*** Data extracts Section Begins ***

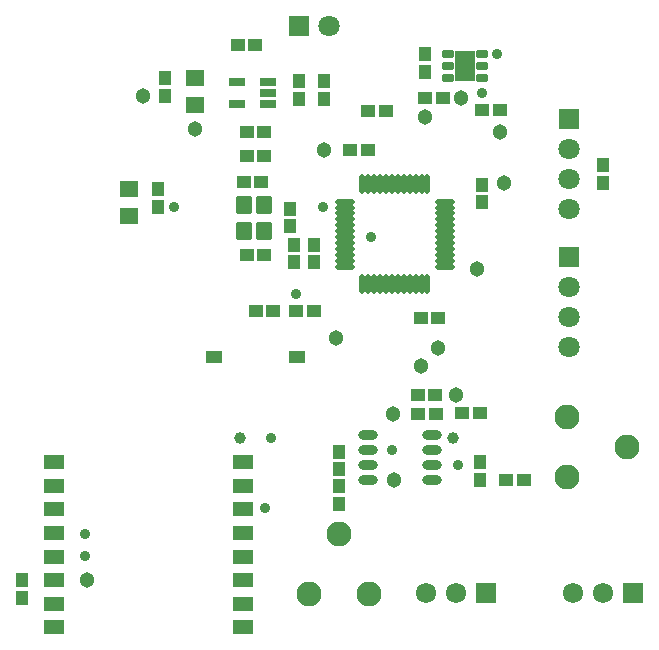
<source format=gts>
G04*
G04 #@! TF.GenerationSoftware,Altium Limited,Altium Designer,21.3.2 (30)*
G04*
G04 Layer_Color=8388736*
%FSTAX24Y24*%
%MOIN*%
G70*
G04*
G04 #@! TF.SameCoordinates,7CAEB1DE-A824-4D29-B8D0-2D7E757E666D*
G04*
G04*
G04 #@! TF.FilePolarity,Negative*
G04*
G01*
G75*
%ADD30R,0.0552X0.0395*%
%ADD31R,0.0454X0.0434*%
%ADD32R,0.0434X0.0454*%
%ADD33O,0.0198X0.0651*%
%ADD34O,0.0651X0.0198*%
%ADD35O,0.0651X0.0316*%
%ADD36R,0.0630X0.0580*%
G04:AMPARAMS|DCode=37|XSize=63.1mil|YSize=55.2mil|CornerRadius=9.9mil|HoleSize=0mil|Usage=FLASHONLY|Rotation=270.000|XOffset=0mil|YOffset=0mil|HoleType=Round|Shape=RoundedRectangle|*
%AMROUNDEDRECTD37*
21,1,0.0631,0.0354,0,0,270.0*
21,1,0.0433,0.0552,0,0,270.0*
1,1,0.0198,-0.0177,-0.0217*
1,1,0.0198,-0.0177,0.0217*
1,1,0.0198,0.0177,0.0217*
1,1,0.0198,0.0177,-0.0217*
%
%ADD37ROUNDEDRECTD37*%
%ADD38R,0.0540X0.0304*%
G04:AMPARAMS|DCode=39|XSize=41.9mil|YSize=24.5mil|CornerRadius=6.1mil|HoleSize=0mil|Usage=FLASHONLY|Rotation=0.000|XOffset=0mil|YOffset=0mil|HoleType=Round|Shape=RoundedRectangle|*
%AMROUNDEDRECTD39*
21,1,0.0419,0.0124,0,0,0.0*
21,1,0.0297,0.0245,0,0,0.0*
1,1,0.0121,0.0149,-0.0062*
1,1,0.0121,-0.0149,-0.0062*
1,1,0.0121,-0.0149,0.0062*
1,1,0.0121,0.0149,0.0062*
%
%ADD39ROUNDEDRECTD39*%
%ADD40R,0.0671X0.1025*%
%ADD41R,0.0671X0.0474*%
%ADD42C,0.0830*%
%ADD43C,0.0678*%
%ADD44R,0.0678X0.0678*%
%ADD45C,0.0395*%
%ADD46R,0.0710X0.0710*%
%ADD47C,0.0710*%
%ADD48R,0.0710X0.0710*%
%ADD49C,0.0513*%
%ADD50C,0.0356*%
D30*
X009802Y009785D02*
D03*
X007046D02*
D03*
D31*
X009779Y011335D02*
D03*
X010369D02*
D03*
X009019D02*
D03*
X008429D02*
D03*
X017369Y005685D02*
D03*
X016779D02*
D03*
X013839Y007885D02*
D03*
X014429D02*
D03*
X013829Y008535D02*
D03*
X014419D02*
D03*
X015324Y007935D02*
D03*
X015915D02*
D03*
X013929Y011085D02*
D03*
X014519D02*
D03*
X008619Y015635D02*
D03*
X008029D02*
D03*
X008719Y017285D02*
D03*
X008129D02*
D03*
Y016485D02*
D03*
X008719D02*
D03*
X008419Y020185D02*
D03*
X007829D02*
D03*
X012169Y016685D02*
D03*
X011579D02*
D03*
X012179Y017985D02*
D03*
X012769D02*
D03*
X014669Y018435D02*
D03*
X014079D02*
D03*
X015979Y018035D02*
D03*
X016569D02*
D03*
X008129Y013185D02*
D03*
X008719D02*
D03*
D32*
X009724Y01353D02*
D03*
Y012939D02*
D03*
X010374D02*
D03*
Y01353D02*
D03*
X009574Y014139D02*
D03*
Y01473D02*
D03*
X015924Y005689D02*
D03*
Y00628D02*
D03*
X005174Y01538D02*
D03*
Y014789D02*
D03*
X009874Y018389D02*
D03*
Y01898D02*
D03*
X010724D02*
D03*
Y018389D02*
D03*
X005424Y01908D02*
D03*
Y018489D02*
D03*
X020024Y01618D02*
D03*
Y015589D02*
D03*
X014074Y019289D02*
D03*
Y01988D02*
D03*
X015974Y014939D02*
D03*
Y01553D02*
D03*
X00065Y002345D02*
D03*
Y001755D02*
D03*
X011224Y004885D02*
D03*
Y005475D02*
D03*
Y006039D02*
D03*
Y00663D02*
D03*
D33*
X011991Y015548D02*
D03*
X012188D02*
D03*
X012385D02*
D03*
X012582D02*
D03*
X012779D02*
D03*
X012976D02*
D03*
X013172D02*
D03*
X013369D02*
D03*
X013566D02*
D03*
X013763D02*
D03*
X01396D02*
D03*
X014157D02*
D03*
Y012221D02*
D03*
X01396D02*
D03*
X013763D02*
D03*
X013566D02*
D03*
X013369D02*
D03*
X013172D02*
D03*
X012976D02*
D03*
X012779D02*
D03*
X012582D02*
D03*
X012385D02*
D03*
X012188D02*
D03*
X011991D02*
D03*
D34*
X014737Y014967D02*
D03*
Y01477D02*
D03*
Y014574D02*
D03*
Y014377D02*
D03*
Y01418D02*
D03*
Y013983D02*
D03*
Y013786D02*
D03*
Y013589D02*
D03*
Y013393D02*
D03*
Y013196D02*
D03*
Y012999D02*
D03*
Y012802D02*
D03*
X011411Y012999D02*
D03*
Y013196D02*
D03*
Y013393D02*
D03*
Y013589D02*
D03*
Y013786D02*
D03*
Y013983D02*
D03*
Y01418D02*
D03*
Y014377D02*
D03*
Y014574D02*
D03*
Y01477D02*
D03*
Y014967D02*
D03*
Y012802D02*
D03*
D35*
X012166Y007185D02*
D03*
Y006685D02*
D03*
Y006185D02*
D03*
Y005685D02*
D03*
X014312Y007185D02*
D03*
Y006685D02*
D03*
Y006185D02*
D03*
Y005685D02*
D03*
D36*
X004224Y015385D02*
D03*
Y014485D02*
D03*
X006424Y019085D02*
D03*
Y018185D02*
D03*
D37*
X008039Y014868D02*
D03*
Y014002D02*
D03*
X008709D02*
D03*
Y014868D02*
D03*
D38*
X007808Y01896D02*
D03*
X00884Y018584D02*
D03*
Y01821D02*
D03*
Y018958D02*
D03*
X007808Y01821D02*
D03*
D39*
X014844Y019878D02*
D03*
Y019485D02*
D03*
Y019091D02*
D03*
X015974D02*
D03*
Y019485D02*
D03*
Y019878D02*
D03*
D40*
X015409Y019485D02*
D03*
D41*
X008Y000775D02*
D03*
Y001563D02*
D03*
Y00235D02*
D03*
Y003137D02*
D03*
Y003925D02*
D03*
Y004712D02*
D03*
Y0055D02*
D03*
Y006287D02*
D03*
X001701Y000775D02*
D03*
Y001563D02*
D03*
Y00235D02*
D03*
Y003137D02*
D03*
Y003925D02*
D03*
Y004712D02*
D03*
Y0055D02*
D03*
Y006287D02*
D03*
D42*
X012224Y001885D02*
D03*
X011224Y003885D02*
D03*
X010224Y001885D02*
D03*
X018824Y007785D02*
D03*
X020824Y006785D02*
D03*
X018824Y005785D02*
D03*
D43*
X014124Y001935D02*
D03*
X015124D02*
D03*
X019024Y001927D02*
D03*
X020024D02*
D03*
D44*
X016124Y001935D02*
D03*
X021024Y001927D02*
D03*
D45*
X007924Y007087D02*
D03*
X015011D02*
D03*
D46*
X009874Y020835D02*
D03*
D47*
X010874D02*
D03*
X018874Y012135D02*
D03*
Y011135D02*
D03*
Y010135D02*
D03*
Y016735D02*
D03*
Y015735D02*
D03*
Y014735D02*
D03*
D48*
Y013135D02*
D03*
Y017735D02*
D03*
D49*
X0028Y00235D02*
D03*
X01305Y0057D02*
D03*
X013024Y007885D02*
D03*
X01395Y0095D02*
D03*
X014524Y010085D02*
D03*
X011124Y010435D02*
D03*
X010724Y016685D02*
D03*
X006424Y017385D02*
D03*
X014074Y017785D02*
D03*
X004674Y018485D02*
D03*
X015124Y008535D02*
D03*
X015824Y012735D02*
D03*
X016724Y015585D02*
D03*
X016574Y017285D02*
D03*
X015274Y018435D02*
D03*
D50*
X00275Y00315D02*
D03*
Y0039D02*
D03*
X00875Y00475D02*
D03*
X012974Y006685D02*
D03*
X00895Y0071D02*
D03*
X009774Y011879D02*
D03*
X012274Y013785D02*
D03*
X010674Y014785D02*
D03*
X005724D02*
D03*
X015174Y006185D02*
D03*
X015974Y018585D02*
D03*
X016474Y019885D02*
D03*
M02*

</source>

*** Data extracts Section Ends ***
*** Data extracts Section Begins ***

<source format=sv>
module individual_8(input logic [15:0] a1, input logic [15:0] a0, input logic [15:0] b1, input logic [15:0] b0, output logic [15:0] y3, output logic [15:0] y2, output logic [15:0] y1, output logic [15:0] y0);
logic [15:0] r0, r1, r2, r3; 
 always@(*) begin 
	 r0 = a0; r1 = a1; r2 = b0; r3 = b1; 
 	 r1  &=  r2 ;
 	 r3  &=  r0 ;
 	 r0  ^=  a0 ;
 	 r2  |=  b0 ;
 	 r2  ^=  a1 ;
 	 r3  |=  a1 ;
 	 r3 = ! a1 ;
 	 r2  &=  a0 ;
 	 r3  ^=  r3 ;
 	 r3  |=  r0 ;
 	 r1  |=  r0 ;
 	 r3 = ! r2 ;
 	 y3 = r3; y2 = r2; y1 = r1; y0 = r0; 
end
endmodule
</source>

*** Data extracts Section Ends ***

Directions:
The answer must be every line from the entries above that holds the string "Rotation".

Exercise response:
G04:AMPARAMS|DCode=37|XSize=63.1mil|YSize=55.2mil|CornerRadius=9.9mil|HoleSize=0mil|Usage=FLASHONLY|Rotation=270.000|XOffset=0mil|YOffset=0mil|HoleType=Round|Shape=RoundedRectangle|*
G04:AMPARAMS|DCode=39|XSize=41.9mil|YSize=24.5mil|CornerRadius=6.1mil|HoleSize=0mil|Usage=FLASHONLY|Rotation=0.000|XOffset=0mil|YOffset=0mil|HoleType=Round|Shape=RoundedRectangle|*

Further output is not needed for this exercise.